SCHOLAR ISLAND

War/Vietnam

 

   "We are voting for the cheapest way that we can to prevent the occurrence of something that would be of a most terrible significance to the United States of America, our security, our power and ability to get certain things we need from the riches of Indo-Chinese territory and from Southeast Asia."

President Dwight Eisenhower (Aug 4,1953)

 

"It is rich in many raw materials such as tin, oil, rubber and iron ore....This area has great strategic value....It has major naval and air bases."

Secretary of State Dulles (Mar 29,1954)

 

"George, you're crazier than hell."

          -John F. Kennedy (President of the U.S.) ridiculing Undersecretary of State George ball's warning that a decision to follow Taylor's advice and send more American troops to Vietnam "could lead in five years' time to an involvement of 300,000 men." Nov 1961

 

 

"American intervention was not a progress sucked step by step into an unsuspected quagmire. At no time were policy-makers unaware of the hazards, obstacles and negative developments. American intelligence was adequate, informed observation flowed steadily from the field to the capital, special investigative missions were repeatedly sent out, independent reportage to balance professional optimism-when that prevailed-was never lacking. The folly consisted not in pursuit of a goal in ignorance of the obstacles but in persistence in the pursuit despite accumulating evidence that the goal was unattainable."

____

> _WHAT THIS EXERCISE ASKS_
1. In the Vietnam War quotations, which raw materials does Secretary of State Dulles name?
2. Write the next part of the Vietnam War quotations page, picking up after its last passage.

> _DATASET_
____

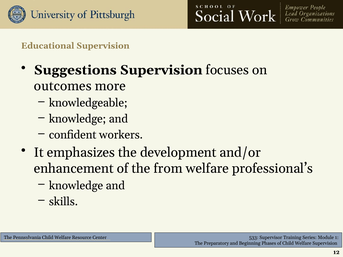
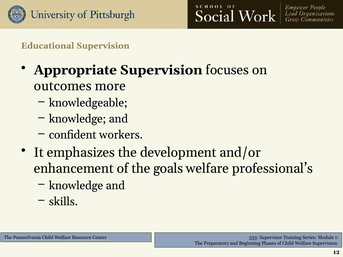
Suggestions: Suggestions -> Appropriate
from: from -> goals
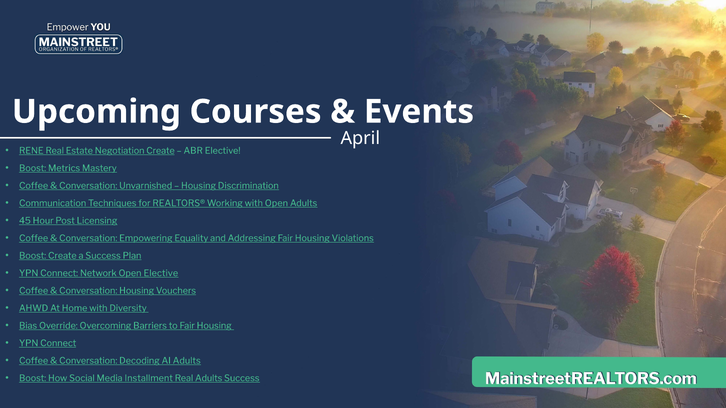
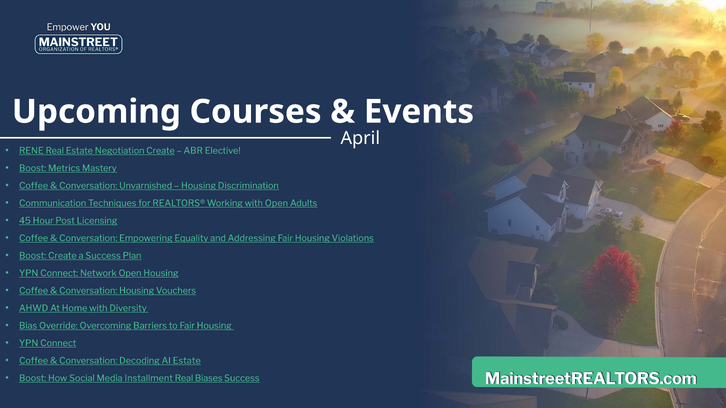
Open Elective: Elective -> Housing
AI Adults: Adults -> Estate
Real Adults: Adults -> Biases
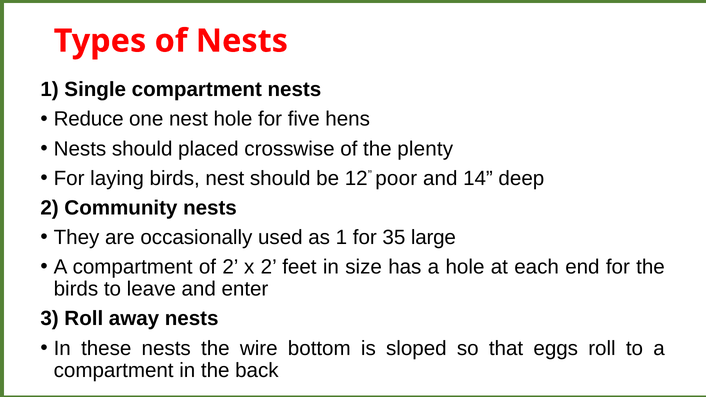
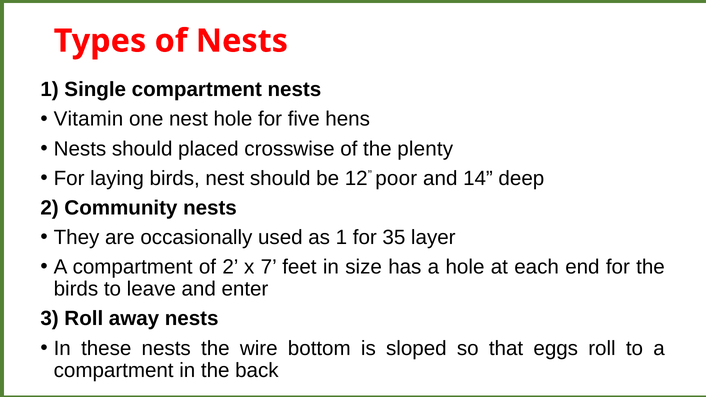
Reduce: Reduce -> Vitamin
large: large -> layer
x 2: 2 -> 7
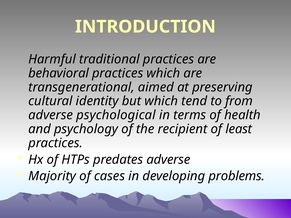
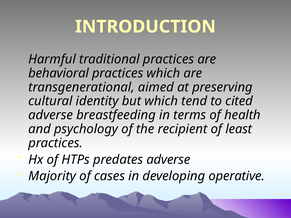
from: from -> cited
psychological: psychological -> breastfeeding
problems: problems -> operative
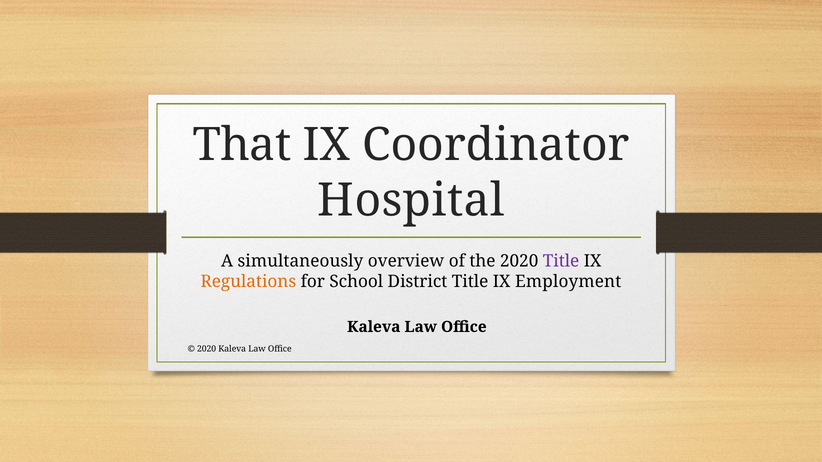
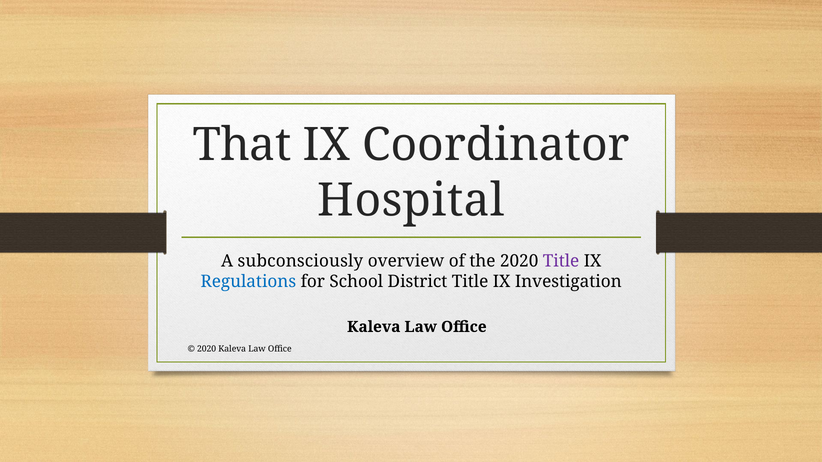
simultaneously: simultaneously -> subconsciously
Regulations colour: orange -> blue
Employment: Employment -> Investigation
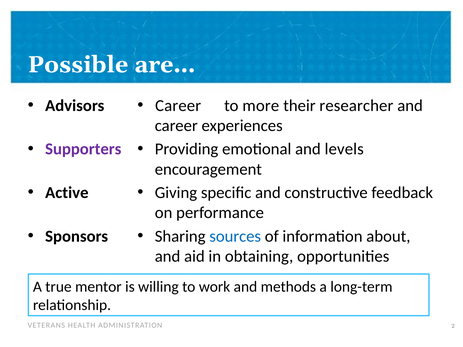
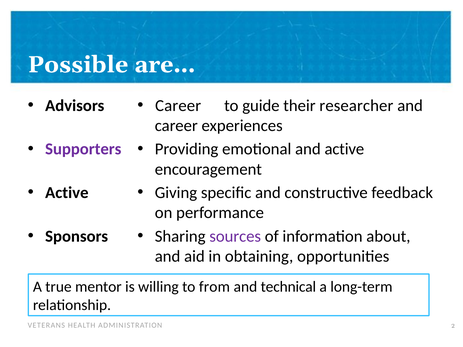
more: more -> guide
and levels: levels -> active
sources colour: blue -> purple
work: work -> from
methods: methods -> technical
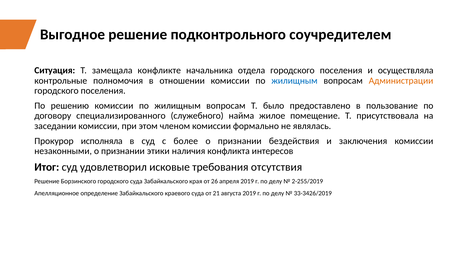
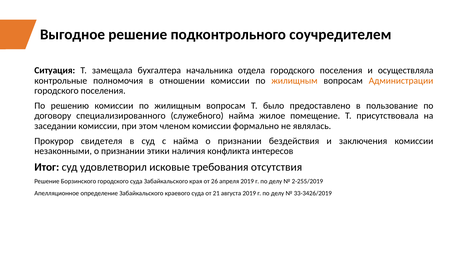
конфликте: конфликте -> бухгалтера
жилищным at (294, 81) colour: blue -> orange
исполняла: исполняла -> свидетеля
с более: более -> найма
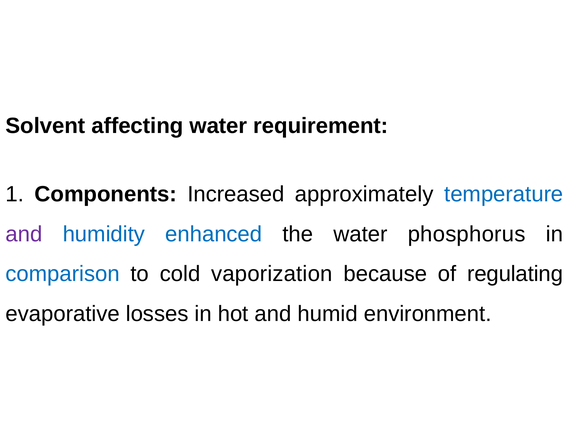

____

> _ANSWERS IN ORDER_
1. Tin, oil, rubber and iron ore.

2.
-Barbara Tuchman

 

"Logistically, the Vietnam War was absurd. For the Americans, it wove inanity with mortality. Nothing was discrete; everything was interconnected. There were no definite zones, and there was no defensible position. (the DMZ was an idea, a superimposed and unsuccessful Cartesian fantasy.) There was only the technology of war and the technology of telecommunication.

In Vietnam, the human organism, vulnerable and savage, was in a jungle on all levels: an amoral ideological jungle, a visual jungle, and a microbial jungle where the margins between predator and parasite blurred, where leeches in rice paddies drew as much blood as did enemy sniper fire. It was a war of sappers, of individual initiative, a phantasmagoria of cultural colonialism and pain. And all of this fed the ghost empire of Western media, so apparently solid, so ever-present, and yet so discorporate. The immediacy of the conflict made it seem to the television viewer back in America as if Vietnam were a geographic extension of Hawaii, or perhaps a part of California that was held by hostile forces.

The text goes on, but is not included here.